We give our clients the confidence to make Iconic Moves

DAIKIN – Japan Branding Award

激化するグローバル競争に勝ち残るために、これまでの「エアコンを中心とした会社」から「空気の新たな価値を協創する会社」へ中期経営戦略で企業ドメインを再設定し、日本からグローバルへ拡大を続ける社内外の浸透活動

課題背景

2016年に始まった中期経営計画(FUSION20)で掲げた「英知と情熱を結集し空気と環境の新たな価値を協創する」の実現に向けた事業成長を目指すにあたり、時代の変化を捉えた社会課題の解決に向けた積極的・具体的な投資を追加するために、具体的な方針を社内外に分かりやすく示す必要があると考え活動を開始した。市場環境の変化や環境問題の高まり、事業や製品の特性を踏まえ、これまでの機能性を中心とした価値訴求から、生活者、社会に何を提供し、貢献していくことが必要となるかの視点で、新たに情緒的な価値を向上させることに取り組んだ。

組織体制

中期経営計画の策定時は、経営企画室、マーケティングリサーチ本部、コーポレートコミュニケーション室、CSR、総務部広告宣伝グループのメンバーによるブランドプロジェクトで企業として目指す姿を検討した。実行は、総務部広告宣伝グループとコーポレートコミュニケーション室広報グループが連携して施策展開を行った。

戦略・実行

2017年に競合や顧客・社会の視点も含め(グローバルブランド調査?44カ国?の実施など)目指す姿を「空気で答えを出す会社」とし、ブランドステートメントを策定した。そして、一貫した世界観を実現するためにビジュアルコミュニケーションガイドラインを策定し、あらゆる制作物のトーン&マナー統一の指針として拠り所になっている。
本活動において、定義があいまいで個々人によって解釈が異なる「ブランド」という言葉は極力使用せず、ブランドが必要な理由とその活動が意味することを、企業として何を目指し、世の中にどの様な価値を提供していくのかを定める活動について、どの様なメリットがあるかを説明することが重要と考え、そのことへ手間と時間をかけて行った。
社内外の浸透活動は、短期間での認知・理解を獲得するためにテレビ広告を中心とし、並行してオウンドメディアでの浸透PHASEを3つに分けて設計し情報発信した。施策の結果は調査データをビジネス・インテリジェンスツールでダッシュボード化した。

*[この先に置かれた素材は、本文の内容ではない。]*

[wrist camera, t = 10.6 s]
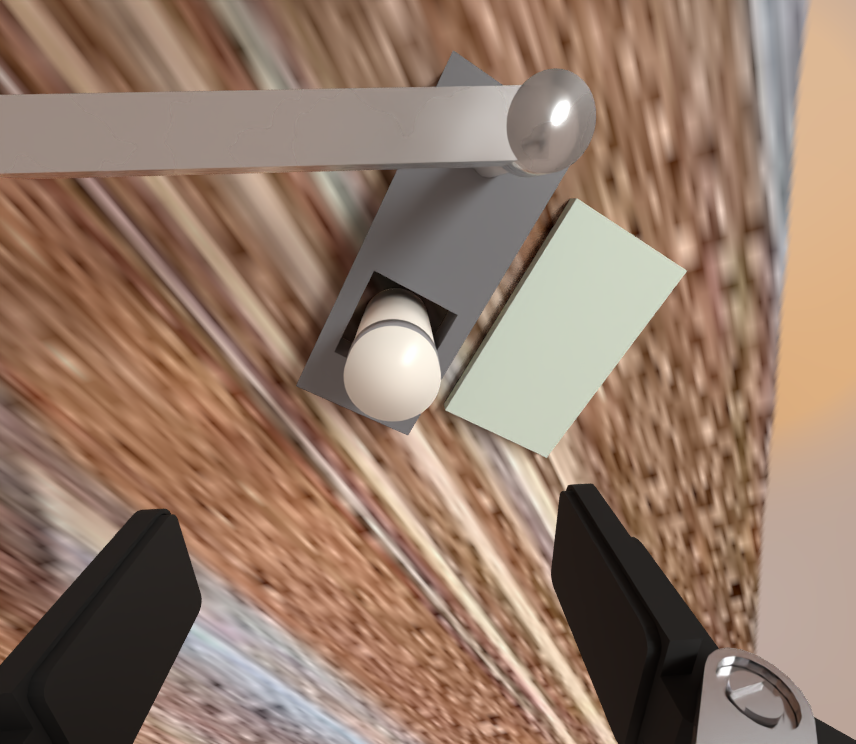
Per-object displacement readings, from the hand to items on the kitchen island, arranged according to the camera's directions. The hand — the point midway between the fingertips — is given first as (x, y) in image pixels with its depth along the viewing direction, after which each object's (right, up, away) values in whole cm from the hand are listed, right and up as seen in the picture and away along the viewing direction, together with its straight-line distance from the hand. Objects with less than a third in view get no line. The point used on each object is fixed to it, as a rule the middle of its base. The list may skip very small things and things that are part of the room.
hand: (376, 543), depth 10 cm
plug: (-1, +8, +18) cm, 19 cm away
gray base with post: (+1, +11, +16) cm, 20 cm away
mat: (+10, +6, +19) cm, 22 cm away
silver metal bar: (-3, +13, +4) cm, 14 cm away
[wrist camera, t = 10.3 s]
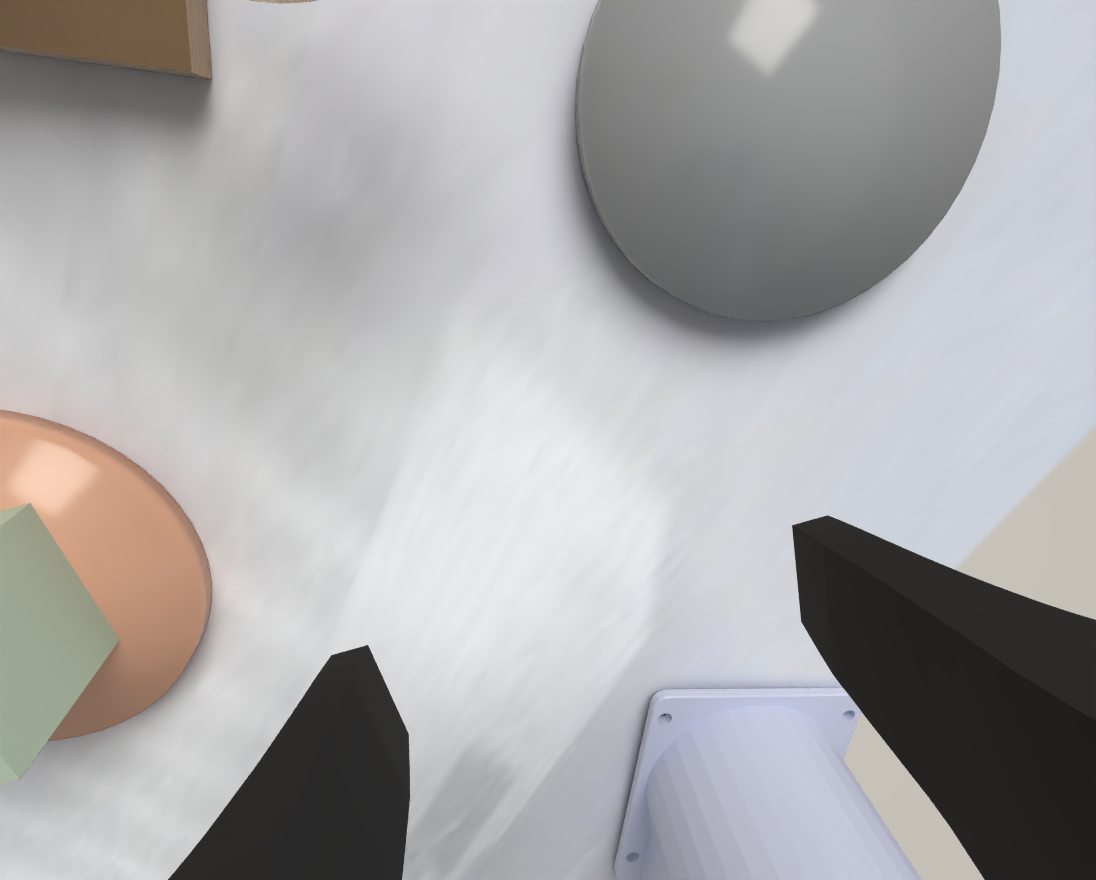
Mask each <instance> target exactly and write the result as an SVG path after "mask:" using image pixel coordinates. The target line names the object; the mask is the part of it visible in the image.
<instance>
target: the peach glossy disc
mask: <svg viewBox="0 0 1096 880" xmlns="http://www.w3.org/2000/svg"><path fill="white" fill-rule="evenodd" d="M27 503H31V505H32V506H33V508H34V509H35V511H36V512H37V514H38V516H39V517H40V519H41V520H42V522H43V523H44V525H45V526H46V528H47V529H48V531H49V532H50V534H51V535H52V537H53V539H54V540H55V542H56V543H57V545H58V546H59V548H60V549H61V551H62V552H63V554H64V555H65V557H66V558H67V560H68V562H69V563H70V565H71V566H72V568H73V569H74V571H75V572H76V574H77V575H78V577H79V578H80V580H81V582H82V583H83V585H84V586H85V588H86V589H87V591H88V592H89V594H90V595H91V597H92V598H93V600H94V601H95V603H96V605H97V606H98V608H99V609H100V611H101V612H102V614H103V615H104V617H105V618H106V620H107V621H108V623H109V624H110V626H111V628H112V629H113V631H114V632H115V634H116V635H117V637H118V638H119V641H118V643H117V644H116V646H115V647H114V648H113V650H112V651H111V653H110V654H109V655H108V657H107V658H106V660H105V661H104V662H103V664H102V665H101V667H100V668H99V669H98V671H97V672H96V674H95V675H94V676H93V678H92V679H91V681H90V682H89V683H88V685H87V686H86V688H85V689H84V690H83V692H82V693H81V695H80V696H79V697H78V699H77V700H76V702H75V703H74V704H73V706H72V707H71V709H70V710H69V711H68V713H67V714H66V716H65V717H64V718H63V720H62V721H61V723H60V724H59V725H58V727H57V728H56V730H55V731H54V732H53V734H52V735H51V737H50V738H49V739H48V741H50V740H59V739H65V738H72V737H78V736H82V735H86V734H89V733H93V732H97V731H101V730H103V729H106V728H109V727H111V726H114V725H116V724H119V723H121V722H123V721H125V720H127V719H129V718H131V717H133V716H135V715H137V714H139V713H140V712H142V711H143V710H145V709H146V708H147V707H149V706H150V705H152V704H153V703H154V702H156V701H157V700H158V699H159V698H160V697H161V696H162V695H163V694H164V693H166V692H167V691H168V690H169V689H170V688H171V686H172V685H173V684H174V683H175V681H176V680H177V679H178V678H179V676H180V675H181V674H182V672H183V670H184V668H185V667H186V665H187V663H188V661H189V659H190V657H191V656H192V654H193V652H194V650H195V648H196V646H197V644H198V643H199V641H200V639H201V637H202V635H203V633H204V630H205V627H206V624H207V621H208V618H209V613H210V607H211V601H212V582H211V575H210V570H209V564H208V560H207V557H206V554H205V551H204V548H203V546H202V543H201V540H200V539H199V537H198V535H197V533H196V531H195V529H194V527H193V525H192V523H191V522H190V520H189V519H188V517H187V516H186V514H185V513H184V512H183V510H182V509H181V507H180V506H179V504H178V503H177V502H176V501H175V500H174V499H173V498H172V496H171V495H170V494H169V493H168V492H167V491H166V490H165V489H164V488H163V486H162V485H161V484H159V483H158V482H157V481H156V480H155V479H154V478H153V477H152V476H150V475H149V474H148V473H147V472H146V471H145V470H144V469H142V468H141V467H140V466H138V465H137V464H135V463H134V462H133V461H131V460H130V459H128V458H127V457H126V456H124V455H123V454H121V453H120V452H118V451H116V450H115V449H113V448H111V447H109V446H107V445H106V444H104V443H102V442H100V441H99V440H97V439H95V438H93V437H91V436H88V435H86V434H84V433H81V432H79V431H77V430H74V429H72V428H70V427H67V426H64V425H61V424H58V423H55V422H52V421H49V420H46V419H42V418H39V417H35V416H30V415H25V414H21V413H16V412H11V411H4V410H0V511H1V510H5V509H9V508H12V507H16V506H20V505H24V504H27Z"/></svg>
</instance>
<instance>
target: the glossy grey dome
mask: <svg viewBox="0 0 1096 880" xmlns="http://www.w3.org/2000/svg"><path fill="white" fill-rule="evenodd" d="M1000 52H1001V29H1000V10H999V4H998V0H599V1H598V3H597V6H596V8H595V10H594V13H593V15H592V18H591V21H590V25H589V28H588V32H587V35H586V38H585V42H584V45H583V49H582V55H581V60H580V66H579V72H578V78H577V90H576V108H575V116H576V133H577V145H578V151H579V156H580V162H581V167H582V172H583V175H584V179H585V182H586V185H587V188H588V192H589V195H590V198H591V200H592V203H593V205H594V207H595V209H596V211H597V214H598V216H599V218H600V220H601V222H602V224H603V226H604V227H605V229H606V230H607V232H608V234H609V235H610V237H611V239H612V240H613V242H614V243H615V245H616V246H617V247H618V248H619V250H620V251H621V252H622V253H623V255H624V256H625V257H626V258H627V259H628V261H629V262H630V263H631V264H632V265H633V266H634V267H635V268H636V269H638V270H639V271H640V272H641V273H642V274H643V275H644V276H645V277H646V278H647V279H648V280H650V281H651V282H653V283H654V284H656V285H657V286H659V287H660V288H662V289H663V290H665V291H666V292H668V293H669V294H671V295H673V296H674V297H676V298H678V299H680V300H681V301H684V302H686V303H688V304H690V305H692V306H694V307H696V308H698V309H700V310H703V311H706V312H709V313H712V314H715V315H719V316H722V317H726V318H732V319H738V320H744V321H779V320H788V319H795V318H799V317H803V316H807V315H811V314H815V313H819V312H822V311H824V310H827V309H830V308H832V307H835V306H837V305H840V304H842V303H844V302H846V301H848V300H850V299H852V298H854V297H856V296H858V295H859V294H861V293H863V292H865V291H867V290H868V289H869V288H871V287H872V286H874V285H875V284H877V283H878V282H880V281H881V280H883V279H884V278H886V277H887V276H888V275H889V274H891V273H892V272H893V271H894V270H895V269H896V268H898V267H899V266H900V265H901V264H902V263H904V262H905V261H906V260H907V259H908V258H909V257H910V256H911V255H912V254H913V253H914V252H915V251H916V250H917V249H918V248H919V247H920V246H921V244H922V243H923V242H924V241H925V240H926V239H927V238H928V237H929V236H930V234H931V233H932V232H933V230H934V229H935V228H936V227H937V225H938V224H939V223H940V221H941V220H942V219H943V218H944V216H945V215H946V213H947V212H948V210H949V209H950V207H951V205H952V204H953V202H954V201H955V199H956V197H957V196H958V194H959V193H960V191H961V189H962V187H963V185H964V183H965V181H966V179H967V177H968V175H969V173H970V171H971V169H972V167H973V165H974V163H975V161H976V158H977V156H978V153H979V150H980V148H981V145H982V143H983V140H984V137H985V135H986V131H987V128H988V124H989V120H990V117H991V113H992V110H993V106H994V101H995V95H996V89H997V83H998V77H999V67H1000Z"/></svg>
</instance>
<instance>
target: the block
mask: <svg viewBox="0 0 1096 880" xmlns="http://www.w3.org/2000/svg"><path fill="white" fill-rule="evenodd" d="M118 641H119V638H118V637H117V635H116V634H115V632H114V631H113V629H112V628H111V626H110V624H109V623H108V621H107V620H106V618H105V617H104V615H103V614H102V612H101V611H100V609H99V608H98V606H97V605H96V603H95V601H94V600H93V598H92V597H91V595H90V594H89V592H88V591H87V589H86V588H85V586H84V585H83V583H82V582H81V580H80V578H79V577H78V575H77V574H76V572H75V571H74V569H73V568H72V566H71V565H70V563H69V562H68V560H67V558H66V557H65V555H64V554H63V552H62V551H61V549H60V548H59V546H58V545H57V543H56V542H55V540H54V539H53V537H52V535H51V534H50V532H49V531H48V529H47V528H46V526H45V525H44V523H43V522H42V520H41V519H40V517H39V516H38V514H37V512H36V511H35V509H34V508H33V506H32V505H31V503H27V504H24V505H20V506H16V507H12V508H9V509H5V510H1V511H0V785H2V784H6V783H9V782H13V781H17V780H20V779H21V777H22V776H23V774H24V773H25V772H26V770H27V769H28V767H29V766H30V765H31V763H32V762H33V760H34V759H35V758H36V756H37V755H38V753H39V752H40V751H41V749H42V748H43V746H44V745H45V744H46V742H47V741H48V739H49V738H50V737H51V735H52V734H53V732H54V731H55V730H56V728H57V727H58V725H59V724H60V723H61V721H62V720H63V718H64V717H65V716H66V714H67V713H68V711H69V710H70V709H71V707H72V706H73V704H74V703H75V702H76V700H77V699H78V697H79V696H80V695H81V693H82V692H83V690H84V689H85V688H86V686H87V685H88V683H89V682H90V681H91V679H92V678H93V676H94V675H95V674H96V672H97V671H98V669H99V668H100V667H101V665H102V664H103V662H104V661H105V660H106V658H107V657H108V655H109V654H110V653H111V651H112V650H113V648H114V647H115V646H116V644H117V643H118Z"/></svg>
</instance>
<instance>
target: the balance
mask: <svg viewBox="0 0 1096 880" xmlns="http://www.w3.org/2000/svg"><path fill="white" fill-rule="evenodd" d="M250 1H258V2H270V3H282V4H283V3H298V2H311V1H316V0H250ZM0 51H5V52H13V53H20V54H27V55H35V56H42V57H50V58H57V59H64V60H72V61H79V62H87V63H94V64H101V65H109V66H116V67H124V68H131V69H138V70H146V71H153V72H161V73H168V74H175V75H183V76H190V77H198V78H205V79H212V72H211V58H210V44H209V31H208V17H207V3H206V0H0Z"/></svg>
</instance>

ミラノサローネやCEATECでは商品だけでなく「空気で答えを出す会社」に込めた想いやと目指す姿を、展示として具体化することで見える化を進めた。

活動の成果

これらの成果として、生活者を中心としたステークホルダーに対し、総合家電メーカーとの差別化されたブランドとしての評価獲得、ブランドパーパスに共感する学生の採用力強化、株式市場での高評価につながっている。採用については、企業が求めている人材の獲得によりつながっている。今回の活動を通じた情報発信によって、今まではエアコンの会社への就職という意識が高い印象を受けたが、今は、「空気で答えを出せる」ことに共感し入社して様々な分野で若い社員が活躍している。

ご担当者様コメント

ブランド検討チームで、エアコンの会社から空気の会社への転換という方向性を見出した当初は、社内外において「空気」という事に対する違和感もありました。しかしながら実際に中期経営計画で事業として取り組みが始まり、同時に「空気で答えを出す会社」というステートメントを、CM等を通じて幅広く発信するようになると、共感が社内外に少しずつ広がっていくことを感じました。コロナが発生した時、「空気で答えを出す会社」が一般の方にも浸透し、受け入れられはじめた状況だったからこそ、換気の重要性のメッセージにも高い関心を得られたと思います。

評価コメント

中期経営計画と密に連携したブランドパーパスを定義し、ブランドステートメント及び、そこに込めた想いを特に社内でどの様にすれば理解を得られ、共感を産むことが出来るかに注力し、丁寧にそして継続した活動を行なったことを評価しました。そして何よりもこのコロナ禍において、出口の見えない不確実性な状況で沈黙を貫く日系企業が多いとされる中で、パーパスに基づく具体的な展開(換気啓発・換気方法等・換気ソリューション)はスピード感を持ち、次々と実行している点を高く評価しました。そしてこの様な社員の意識の変化と同時に採用面への貢献もこれからのビジネス領域、機会の拡大につながるブランディングとなっていると考え評価しました。